START

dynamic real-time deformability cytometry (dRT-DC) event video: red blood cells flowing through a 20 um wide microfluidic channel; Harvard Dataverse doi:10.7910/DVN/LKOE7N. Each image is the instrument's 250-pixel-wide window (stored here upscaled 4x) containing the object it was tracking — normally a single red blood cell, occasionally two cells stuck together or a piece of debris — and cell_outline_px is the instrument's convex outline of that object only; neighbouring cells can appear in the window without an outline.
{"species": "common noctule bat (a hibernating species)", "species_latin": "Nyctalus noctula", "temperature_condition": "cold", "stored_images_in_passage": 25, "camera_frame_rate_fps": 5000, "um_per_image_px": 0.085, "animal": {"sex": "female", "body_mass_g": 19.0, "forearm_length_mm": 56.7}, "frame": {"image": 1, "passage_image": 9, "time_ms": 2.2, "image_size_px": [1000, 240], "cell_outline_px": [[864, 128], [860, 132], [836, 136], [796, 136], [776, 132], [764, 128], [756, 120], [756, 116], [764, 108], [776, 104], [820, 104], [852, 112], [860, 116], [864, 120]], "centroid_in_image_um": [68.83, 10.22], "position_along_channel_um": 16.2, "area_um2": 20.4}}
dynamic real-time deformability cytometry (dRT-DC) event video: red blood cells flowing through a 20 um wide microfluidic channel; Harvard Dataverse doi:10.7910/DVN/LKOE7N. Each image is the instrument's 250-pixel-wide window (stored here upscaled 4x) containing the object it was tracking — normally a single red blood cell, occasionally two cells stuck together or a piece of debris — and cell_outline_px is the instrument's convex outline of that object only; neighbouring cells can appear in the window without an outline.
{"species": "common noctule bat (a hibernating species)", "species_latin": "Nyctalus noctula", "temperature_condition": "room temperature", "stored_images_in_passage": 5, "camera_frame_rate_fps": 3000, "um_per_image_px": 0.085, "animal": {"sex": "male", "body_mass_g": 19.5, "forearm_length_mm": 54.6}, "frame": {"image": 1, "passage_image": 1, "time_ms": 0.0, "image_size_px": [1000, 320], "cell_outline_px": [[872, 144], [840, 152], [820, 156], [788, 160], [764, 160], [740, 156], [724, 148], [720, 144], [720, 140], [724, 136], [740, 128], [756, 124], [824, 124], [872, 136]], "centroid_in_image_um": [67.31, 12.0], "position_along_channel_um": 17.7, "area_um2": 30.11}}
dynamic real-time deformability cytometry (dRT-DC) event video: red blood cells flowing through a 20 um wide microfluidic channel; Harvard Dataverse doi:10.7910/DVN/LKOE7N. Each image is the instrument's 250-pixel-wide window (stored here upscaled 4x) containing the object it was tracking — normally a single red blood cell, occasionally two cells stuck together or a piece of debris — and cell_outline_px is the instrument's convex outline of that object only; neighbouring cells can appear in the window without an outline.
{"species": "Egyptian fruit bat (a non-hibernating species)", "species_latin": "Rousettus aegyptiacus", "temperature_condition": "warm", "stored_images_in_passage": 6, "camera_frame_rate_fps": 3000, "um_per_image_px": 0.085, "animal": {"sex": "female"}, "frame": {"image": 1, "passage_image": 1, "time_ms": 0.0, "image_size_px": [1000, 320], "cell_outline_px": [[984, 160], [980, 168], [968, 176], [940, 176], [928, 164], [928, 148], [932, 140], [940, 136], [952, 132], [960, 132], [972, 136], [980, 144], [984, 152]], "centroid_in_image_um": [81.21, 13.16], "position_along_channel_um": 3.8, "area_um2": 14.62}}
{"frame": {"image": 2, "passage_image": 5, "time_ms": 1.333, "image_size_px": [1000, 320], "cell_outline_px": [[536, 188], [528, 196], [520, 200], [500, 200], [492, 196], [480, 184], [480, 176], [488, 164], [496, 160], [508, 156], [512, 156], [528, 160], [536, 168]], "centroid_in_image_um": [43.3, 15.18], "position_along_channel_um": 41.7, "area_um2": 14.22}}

END

Give back all the records exactly as they stand.

dynamic real-time deformability cytometry (dRT-DC) event video: red blood cells flowing through a 20 um wide microfluidic channel; Harvard Dataverse doi:10.7910/DVN/LKOE7N. Each image is the instrument's 250-pixel-wide window (stored here upscaled 4x) containing the object it was tracking — normally a single red blood cell, occasionally two cells stuck together or a piece of debris — and cell_outline_px is the instrument's convex outline of that object only; neighbouring cells can appear in the window without an outline.
{"species": "common noctule bat (a hibernating species)", "species_latin": "Nyctalus noctula", "temperature_condition": "cold", "stored_images_in_passage": 25, "camera_frame_rate_fps": 5000, "um_per_image_px": 0.085, "animal": {"sex": "female", "body_mass_g": 19.0, "forearm_length_mm": 56.7}, "frame": {"image": 1, "passage_image": 9, "time_ms": 2.2, "image_size_px": [1000, 240], "cell_outline_px": [[864, 128], [860, 132], [836, 136], [796, 136], [776, 132], [764, 128], [756, 120], [756, 116], [764, 108], [776, 104], [820, 104], [852, 112], [860, 116], [864, 120]], "centroid_in_image_um": [68.83, 10.22], "position_along_channel_um": 16.2, "area_um2": 20.4}}
dynamic real-time deformability cytometry (dRT-DC) event video: red blood cells flowing through a 20 um wide microfluidic channel; Harvard Dataverse doi:10.7910/DVN/LKOE7N. Each image is the instrument's 250-pixel-wide window (stored here upscaled 4x) containing the object it was tracking — normally a single red blood cell, occasionally two cells stuck together or a piece of debris — and cell_outline_px is the instrument's convex outline of that object only; neighbouring cells can appear in the window without an outline.
{"species": "common noctule bat (a hibernating species)", "species_latin": "Nyctalus noctula", "temperature_condition": "room temperature", "stored_images_in_passage": 5, "camera_frame_rate_fps": 3000, "um_per_image_px": 0.085, "animal": {"sex": "male", "body_mass_g": 19.5, "forearm_length_mm": 54.6}, "frame": {"image": 1, "passage_image": 1, "time_ms": 0.0, "image_size_px": [1000, 320], "cell_outline_px": [[872, 144], [840, 152], [820, 156], [788, 160], [764, 160], [740, 156], [724, 148], [720, 144], [720, 140], [724, 136], [740, 128], [756, 124], [824, 124], [872, 136]], "centroid_in_image_um": [67.31, 12.0], "position_along_channel_um": 17.7, "area_um2": 30.11}}
dynamic real-time deformability cytometry (dRT-DC) event video: red blood cells flowing through a 20 um wide microfluidic channel; Harvard Dataverse doi:10.7910/DVN/LKOE7N. Each image is the instrument's 250-pixel-wide window (stored here upscaled 4x) containing the object it was tracking — normally a single red blood cell, occasionally two cells stuck together or a piece of debris — and cell_outline_px is the instrument's convex outline of that object only; neighbouring cells can appear in the window without an outline.
{"species": "Egyptian fruit bat (a non-hibernating species)", "species_latin": "Rousettus aegyptiacus", "temperature_condition": "warm", "stored_images_in_passage": 6, "camera_frame_rate_fps": 3000, "um_per_image_px": 0.085, "animal": {"sex": "female"}, "frame": {"image": 1, "passage_image": 1, "time_ms": 0.0, "image_size_px": [1000, 320], "cell_outline_px": [[984, 160], [980, 168], [968, 176], [940, 176], [928, 164], [928, 148], [932, 140], [940, 136], [952, 132], [960, 132], [972, 136], [980, 144], [984, 152]], "centroid_in_image_um": [81.21, 13.16], "position_along_channel_um": 3.8, "area_um2": 14.62}}
{"frame": {"image": 2, "passage_image": 5, "time_ms": 1.333, "image_size_px": [1000, 320], "cell_outline_px": [[536, 188], [528, 196], [520, 200], [500, 200], [492, 196], [480, 184], [480, 176], [488, 164], [496, 160], [508, 156], [512, 156], [528, 160], [536, 168]], "centroid_in_image_um": [43.3, 15.18], "position_along_channel_um": 41.7, "area_um2": 14.22}}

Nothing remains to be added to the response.